All lines below containing the string "آزمایشگاه" are to be copied.
[[ PROVIDED ENTRIES, beginning ]]
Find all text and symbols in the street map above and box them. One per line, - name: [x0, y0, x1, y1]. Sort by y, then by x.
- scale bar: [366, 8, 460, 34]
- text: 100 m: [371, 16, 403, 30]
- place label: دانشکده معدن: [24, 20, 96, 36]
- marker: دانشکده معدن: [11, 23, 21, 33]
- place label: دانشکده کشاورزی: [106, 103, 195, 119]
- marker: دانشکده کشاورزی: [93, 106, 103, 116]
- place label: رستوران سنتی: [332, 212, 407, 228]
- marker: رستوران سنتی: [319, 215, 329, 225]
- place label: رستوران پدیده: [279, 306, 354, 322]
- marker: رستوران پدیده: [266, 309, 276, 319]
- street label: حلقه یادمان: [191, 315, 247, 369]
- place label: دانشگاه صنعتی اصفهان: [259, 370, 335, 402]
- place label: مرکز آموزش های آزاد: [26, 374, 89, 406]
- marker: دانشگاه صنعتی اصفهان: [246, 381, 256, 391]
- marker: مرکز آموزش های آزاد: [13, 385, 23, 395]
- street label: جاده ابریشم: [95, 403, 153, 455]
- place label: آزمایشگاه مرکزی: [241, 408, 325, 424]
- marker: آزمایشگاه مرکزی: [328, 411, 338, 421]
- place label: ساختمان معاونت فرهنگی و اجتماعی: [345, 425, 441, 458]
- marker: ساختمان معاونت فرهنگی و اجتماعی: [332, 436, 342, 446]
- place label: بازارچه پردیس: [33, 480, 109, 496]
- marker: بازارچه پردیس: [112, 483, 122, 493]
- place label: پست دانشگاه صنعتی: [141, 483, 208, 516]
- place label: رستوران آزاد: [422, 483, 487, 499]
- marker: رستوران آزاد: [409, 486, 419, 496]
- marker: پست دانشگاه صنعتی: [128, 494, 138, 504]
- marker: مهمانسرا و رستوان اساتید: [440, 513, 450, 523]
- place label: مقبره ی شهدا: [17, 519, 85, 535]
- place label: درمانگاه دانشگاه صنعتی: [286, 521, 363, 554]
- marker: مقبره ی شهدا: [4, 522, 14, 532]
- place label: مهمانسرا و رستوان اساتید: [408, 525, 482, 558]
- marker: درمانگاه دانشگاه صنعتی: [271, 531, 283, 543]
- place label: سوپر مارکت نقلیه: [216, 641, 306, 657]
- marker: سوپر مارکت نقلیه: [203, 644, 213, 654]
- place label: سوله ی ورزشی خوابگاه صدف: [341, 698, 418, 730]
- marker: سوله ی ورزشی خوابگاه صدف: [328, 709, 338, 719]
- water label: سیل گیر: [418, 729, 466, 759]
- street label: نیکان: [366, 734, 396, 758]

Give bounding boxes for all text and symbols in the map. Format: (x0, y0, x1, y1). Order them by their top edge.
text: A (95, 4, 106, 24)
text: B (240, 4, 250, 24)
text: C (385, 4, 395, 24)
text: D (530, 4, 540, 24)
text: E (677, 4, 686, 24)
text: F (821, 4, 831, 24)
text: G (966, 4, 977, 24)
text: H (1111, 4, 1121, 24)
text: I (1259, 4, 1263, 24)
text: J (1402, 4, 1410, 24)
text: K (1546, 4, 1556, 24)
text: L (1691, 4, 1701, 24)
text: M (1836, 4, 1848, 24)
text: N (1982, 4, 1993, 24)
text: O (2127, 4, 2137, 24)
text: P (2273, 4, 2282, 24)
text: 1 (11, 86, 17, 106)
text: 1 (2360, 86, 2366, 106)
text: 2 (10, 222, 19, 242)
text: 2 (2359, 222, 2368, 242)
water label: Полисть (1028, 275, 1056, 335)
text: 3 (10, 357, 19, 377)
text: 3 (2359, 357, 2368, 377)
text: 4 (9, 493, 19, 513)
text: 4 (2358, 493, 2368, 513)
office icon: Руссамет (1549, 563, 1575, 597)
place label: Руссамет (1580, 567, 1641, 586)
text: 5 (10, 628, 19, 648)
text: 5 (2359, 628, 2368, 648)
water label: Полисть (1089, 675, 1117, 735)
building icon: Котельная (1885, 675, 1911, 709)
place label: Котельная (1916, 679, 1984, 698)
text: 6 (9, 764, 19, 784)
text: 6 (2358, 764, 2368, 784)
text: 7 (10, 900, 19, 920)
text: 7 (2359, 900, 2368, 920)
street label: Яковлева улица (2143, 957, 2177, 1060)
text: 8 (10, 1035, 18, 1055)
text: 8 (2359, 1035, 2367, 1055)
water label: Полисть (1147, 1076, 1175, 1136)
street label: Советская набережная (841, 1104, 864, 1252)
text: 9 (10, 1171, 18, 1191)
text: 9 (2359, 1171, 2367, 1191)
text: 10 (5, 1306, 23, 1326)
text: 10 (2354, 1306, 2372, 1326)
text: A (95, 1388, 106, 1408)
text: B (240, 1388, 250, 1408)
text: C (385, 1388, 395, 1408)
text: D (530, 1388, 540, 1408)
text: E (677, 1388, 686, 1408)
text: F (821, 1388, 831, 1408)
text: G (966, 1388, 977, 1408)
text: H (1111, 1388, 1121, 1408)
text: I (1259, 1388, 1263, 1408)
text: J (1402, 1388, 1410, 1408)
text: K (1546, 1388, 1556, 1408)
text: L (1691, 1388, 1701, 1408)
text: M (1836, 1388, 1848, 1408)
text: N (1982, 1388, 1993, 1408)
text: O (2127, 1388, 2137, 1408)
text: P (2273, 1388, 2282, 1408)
[[ PROVIDED ENTRIES, end ]]
SOLUTION TO THIS TASK »
- place label: آزمایشگاه مرکزی: [241, 408, 325, 424]
- marker: آزمایشگاه مرکزی: [328, 411, 338, 421]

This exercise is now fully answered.